Two programmes were evaluated in order to identify the most effective methods of prevention.
a. The 1st step focuses on a web-based anonymous survey which was distributed among the participants. Out of the 63 participants that completed screenings; 33% were referred to a counsellor, 14% received a personal evaluation and 22% were referred to a psychologist or psychiatrist.
b. In the 2nd step the residents were invited to participate in a campaign consisting of workshops on physician burnout, depression and suicide and de-stigmatizing help-seeking.
a. Not many residents responded to the invitation to participate
b. More disquieting, different facilities refused to participate under the claim that there was no possibility that they had such problems in their establishments
In light of the findings noted above, it is safe to say that the main hypothesis of this essay that believes there is a direct correlation between the residency and the outbreak of depression, anxiety and burnout symptoms in resident doctors is definitely true. However, some studies suggest that these symptoms are only transitory and will pass after the first months of adaptation are over and not be present in the long run.
Another hypothesis that was proved to be wrong by these articles was that gender would have little to no effect on the susceptibility to these disorders. It was proved that women actually do have a higher probability to develop depression than men do because of factors related to the fact that they have to make their way in a mostly male-dominant field, as well as the desire to bear children.
Even though single residents had a higher chance of developing depression, the statistical gap was rather small and proves that, all in all, marital status plays an insignificant role.
One interesting finding was that specialization may affect the residents. Psychiatry residents were proved to be more prone to burnout and depersonalization due to the self-involvement in their patients’ lives. Neurosurgery residents were also prone to burnout and anxiety since most of their patients require surgery due to a malignant tumour. The direct connection of their specialization to cancer and self-involvement with the patients’ lives and families makes them more susceptible to emotional exhaustion.

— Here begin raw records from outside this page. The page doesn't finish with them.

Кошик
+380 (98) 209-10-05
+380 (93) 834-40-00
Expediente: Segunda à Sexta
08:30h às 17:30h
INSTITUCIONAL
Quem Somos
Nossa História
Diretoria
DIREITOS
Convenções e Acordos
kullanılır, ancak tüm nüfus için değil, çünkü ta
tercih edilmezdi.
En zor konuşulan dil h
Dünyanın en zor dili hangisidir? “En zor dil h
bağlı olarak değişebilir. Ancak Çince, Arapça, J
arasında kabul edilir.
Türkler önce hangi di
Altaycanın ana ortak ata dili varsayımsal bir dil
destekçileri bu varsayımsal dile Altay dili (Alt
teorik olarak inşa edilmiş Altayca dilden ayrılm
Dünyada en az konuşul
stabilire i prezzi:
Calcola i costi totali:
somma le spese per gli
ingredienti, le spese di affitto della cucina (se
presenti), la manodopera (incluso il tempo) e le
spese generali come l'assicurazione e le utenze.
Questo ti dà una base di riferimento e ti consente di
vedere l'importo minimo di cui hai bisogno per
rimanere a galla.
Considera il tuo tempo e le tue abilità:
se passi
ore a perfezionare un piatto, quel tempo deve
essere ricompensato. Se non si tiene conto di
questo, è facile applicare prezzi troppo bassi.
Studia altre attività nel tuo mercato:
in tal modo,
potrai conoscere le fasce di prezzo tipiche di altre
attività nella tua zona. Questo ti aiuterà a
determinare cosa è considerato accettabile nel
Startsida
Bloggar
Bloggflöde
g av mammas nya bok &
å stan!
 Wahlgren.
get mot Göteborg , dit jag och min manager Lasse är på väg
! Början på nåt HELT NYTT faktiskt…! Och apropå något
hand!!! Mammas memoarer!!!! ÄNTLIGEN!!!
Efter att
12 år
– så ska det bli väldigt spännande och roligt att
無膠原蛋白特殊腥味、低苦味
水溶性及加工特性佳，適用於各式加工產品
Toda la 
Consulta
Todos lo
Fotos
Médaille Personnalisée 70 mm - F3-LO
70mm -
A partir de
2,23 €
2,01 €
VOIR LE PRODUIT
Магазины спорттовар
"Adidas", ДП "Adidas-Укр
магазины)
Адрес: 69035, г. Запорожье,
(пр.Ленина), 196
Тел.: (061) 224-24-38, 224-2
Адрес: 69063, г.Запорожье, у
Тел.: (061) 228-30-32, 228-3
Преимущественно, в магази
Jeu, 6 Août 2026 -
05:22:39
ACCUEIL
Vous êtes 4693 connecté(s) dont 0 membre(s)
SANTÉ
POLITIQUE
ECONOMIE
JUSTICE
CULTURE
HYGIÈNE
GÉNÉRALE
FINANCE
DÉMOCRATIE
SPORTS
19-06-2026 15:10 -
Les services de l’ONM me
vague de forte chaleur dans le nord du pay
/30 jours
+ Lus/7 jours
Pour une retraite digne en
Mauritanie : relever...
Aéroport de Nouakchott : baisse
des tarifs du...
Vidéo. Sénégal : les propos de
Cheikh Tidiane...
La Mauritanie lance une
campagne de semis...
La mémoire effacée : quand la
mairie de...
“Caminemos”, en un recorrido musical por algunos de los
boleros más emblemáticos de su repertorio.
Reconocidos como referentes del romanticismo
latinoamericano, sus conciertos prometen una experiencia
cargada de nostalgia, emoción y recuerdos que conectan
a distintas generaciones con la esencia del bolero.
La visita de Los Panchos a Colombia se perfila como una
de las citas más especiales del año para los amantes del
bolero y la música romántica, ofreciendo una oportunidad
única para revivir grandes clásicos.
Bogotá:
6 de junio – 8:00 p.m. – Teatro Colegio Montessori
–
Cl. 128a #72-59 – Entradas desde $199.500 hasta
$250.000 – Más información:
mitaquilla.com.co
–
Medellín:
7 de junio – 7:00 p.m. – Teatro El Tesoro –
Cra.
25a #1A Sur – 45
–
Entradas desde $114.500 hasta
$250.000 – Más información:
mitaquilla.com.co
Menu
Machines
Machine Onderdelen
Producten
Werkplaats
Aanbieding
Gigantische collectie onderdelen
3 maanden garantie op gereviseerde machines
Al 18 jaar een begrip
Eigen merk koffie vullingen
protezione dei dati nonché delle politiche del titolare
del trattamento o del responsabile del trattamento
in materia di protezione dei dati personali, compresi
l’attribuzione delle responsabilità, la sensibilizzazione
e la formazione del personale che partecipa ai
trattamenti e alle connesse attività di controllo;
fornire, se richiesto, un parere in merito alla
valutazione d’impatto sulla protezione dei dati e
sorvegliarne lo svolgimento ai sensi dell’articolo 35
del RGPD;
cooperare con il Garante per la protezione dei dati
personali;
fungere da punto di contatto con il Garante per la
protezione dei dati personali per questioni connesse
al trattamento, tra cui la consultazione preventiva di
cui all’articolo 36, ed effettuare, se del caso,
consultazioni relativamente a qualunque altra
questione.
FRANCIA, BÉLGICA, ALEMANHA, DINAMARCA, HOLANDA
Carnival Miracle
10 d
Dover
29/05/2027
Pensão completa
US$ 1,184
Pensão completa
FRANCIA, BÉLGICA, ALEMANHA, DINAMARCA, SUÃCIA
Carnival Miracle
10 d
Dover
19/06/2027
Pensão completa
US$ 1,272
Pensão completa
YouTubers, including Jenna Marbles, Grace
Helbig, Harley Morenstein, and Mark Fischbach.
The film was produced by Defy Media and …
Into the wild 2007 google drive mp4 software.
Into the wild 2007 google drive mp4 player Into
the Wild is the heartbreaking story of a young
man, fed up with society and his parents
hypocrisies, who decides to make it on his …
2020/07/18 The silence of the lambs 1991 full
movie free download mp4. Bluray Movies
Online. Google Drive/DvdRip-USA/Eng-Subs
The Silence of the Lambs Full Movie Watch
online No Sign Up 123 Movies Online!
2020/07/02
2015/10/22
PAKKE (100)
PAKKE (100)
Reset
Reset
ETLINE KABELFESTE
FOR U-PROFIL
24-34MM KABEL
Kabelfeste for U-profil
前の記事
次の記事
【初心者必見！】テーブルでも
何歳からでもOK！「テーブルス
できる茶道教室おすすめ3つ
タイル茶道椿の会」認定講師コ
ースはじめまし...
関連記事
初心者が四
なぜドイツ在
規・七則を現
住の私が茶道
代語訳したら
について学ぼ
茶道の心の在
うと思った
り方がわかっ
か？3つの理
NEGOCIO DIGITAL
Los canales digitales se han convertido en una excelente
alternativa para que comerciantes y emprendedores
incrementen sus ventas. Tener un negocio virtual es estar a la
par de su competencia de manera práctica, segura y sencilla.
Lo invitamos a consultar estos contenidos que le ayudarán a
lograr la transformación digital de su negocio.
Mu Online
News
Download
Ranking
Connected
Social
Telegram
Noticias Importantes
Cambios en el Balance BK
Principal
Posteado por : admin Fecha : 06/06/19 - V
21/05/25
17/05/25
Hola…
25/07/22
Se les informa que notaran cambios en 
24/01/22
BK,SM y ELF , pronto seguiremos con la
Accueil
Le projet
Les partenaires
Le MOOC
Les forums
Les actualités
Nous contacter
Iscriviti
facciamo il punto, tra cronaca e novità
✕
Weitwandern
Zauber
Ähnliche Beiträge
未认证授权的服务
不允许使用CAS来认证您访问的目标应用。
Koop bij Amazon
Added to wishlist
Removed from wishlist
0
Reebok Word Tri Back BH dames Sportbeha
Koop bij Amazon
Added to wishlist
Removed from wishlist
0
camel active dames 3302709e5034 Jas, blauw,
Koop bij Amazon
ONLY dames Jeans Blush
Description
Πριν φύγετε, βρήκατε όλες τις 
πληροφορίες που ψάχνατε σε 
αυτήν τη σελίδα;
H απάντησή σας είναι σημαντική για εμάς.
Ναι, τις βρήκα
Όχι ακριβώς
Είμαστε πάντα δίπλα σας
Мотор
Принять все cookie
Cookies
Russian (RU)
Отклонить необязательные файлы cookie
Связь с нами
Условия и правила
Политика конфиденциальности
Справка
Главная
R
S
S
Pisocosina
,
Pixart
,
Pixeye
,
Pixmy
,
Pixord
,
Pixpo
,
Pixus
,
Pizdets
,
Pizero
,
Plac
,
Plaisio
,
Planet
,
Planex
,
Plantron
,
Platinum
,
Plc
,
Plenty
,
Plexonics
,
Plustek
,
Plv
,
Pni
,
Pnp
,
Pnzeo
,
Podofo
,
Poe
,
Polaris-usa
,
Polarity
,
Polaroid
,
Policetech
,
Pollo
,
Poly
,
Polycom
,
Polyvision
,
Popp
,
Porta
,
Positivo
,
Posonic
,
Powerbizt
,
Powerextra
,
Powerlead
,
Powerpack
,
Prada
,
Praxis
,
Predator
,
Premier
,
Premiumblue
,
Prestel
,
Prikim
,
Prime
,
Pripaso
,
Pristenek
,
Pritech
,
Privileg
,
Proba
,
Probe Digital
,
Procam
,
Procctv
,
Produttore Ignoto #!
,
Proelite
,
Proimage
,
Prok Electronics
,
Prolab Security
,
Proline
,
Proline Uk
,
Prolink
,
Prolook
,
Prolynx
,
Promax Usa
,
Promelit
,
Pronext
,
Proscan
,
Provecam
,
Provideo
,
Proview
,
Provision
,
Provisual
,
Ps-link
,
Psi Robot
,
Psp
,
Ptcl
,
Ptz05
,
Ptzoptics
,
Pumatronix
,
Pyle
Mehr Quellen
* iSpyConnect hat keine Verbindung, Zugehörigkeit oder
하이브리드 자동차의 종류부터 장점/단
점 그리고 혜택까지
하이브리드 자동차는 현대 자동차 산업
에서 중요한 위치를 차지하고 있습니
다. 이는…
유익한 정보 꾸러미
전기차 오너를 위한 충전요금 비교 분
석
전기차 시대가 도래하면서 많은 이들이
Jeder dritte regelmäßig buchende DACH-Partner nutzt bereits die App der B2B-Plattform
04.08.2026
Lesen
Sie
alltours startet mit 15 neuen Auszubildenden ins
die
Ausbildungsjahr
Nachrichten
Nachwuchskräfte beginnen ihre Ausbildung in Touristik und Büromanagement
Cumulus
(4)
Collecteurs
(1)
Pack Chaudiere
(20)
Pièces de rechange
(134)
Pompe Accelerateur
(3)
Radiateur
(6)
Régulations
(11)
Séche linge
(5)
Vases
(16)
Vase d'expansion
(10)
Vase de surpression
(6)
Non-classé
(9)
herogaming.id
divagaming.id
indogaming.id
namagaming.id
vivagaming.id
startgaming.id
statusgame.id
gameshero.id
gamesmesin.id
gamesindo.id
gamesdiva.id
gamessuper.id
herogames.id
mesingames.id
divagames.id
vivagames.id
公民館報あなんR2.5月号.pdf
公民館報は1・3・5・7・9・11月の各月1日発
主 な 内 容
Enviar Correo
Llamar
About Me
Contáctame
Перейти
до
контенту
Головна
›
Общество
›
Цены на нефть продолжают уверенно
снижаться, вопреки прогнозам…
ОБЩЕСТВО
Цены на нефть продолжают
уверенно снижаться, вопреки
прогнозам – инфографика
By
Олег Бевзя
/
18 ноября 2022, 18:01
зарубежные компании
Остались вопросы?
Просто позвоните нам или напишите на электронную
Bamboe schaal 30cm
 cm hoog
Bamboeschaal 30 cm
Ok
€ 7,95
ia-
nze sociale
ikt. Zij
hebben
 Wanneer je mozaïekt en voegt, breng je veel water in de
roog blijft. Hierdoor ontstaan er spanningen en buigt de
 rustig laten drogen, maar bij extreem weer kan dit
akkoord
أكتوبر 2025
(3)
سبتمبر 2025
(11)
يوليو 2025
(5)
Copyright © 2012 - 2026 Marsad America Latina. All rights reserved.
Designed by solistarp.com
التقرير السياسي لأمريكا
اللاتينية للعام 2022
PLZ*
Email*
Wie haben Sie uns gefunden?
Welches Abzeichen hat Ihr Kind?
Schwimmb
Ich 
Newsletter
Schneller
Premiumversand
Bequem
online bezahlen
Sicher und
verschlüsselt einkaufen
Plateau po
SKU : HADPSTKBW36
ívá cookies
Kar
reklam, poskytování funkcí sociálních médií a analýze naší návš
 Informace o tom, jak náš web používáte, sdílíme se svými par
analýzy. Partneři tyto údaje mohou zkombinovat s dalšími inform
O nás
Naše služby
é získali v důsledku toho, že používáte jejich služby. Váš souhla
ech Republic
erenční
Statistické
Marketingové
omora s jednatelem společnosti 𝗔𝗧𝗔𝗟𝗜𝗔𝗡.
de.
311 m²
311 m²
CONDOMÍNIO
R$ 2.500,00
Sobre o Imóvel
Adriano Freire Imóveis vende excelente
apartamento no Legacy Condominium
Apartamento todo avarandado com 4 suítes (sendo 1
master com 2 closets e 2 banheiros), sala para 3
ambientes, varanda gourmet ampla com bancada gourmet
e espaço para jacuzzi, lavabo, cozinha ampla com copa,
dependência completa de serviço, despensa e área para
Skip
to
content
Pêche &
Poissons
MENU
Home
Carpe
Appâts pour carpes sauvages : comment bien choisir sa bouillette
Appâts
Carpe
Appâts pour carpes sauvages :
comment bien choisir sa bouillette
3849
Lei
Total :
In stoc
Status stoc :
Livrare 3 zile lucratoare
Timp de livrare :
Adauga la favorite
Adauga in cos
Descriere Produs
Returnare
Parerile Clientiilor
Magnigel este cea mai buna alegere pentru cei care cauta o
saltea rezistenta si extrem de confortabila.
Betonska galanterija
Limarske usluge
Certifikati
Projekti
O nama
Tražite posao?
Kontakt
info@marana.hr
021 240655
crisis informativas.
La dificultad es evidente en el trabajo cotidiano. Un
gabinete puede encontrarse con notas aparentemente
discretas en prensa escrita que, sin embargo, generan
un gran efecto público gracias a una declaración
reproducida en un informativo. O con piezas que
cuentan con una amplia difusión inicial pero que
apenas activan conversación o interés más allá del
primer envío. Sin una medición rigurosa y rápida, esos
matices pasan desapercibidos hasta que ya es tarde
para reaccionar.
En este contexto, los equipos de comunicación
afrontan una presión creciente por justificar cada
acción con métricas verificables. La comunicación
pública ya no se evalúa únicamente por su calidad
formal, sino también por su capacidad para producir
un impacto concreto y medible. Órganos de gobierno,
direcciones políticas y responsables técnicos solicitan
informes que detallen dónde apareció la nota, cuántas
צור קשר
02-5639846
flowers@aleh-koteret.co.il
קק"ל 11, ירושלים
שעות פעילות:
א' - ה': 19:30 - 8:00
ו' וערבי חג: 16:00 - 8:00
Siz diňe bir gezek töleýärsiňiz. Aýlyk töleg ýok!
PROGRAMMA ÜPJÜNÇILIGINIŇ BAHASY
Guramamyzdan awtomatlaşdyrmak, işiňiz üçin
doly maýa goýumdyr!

It was proved that depressed residents had a higher probability of committing medical errors, but this finding is still questionable since the residents themselves admitted to committing the medical errors and it is unknown whether they indeed committed any errors or the fact that they suffer from burnout lead them to that belief. It was settled, though, that depersonalization caused by burnout lead them to become more apathetic and cynical towards their patients, causing deterioration in patient-doctor relationships as well as with their seniors.
In regards to the programmes evaluated above, it seems that generally the best way to prevent this kind of diseases is through education and counselling. These specific programmes can be used as successful examples. Workshops that work for awareness, de-stigmatization of help-seeking and building qualities of resilience proved to be the most effective.
In conclusion, it can be argued that this is a very important and delicate matter and that the residency programmes all around the world should be re-evaluated and changed in order to guarantee the safety of their resident doctors. Unfortunately, some facilities refuse to admit that this is a real problem which is taking numerous lives every year just to keep an impeccable reputation. The truth is that this issue is very much real and as medical professionals, and mostly as human beings, we should put all the effort into eradicating it. It is crucial that facilities take action to make sure that their residents have access to a psychologist, psychiatrist or any other consultation service whenever needed.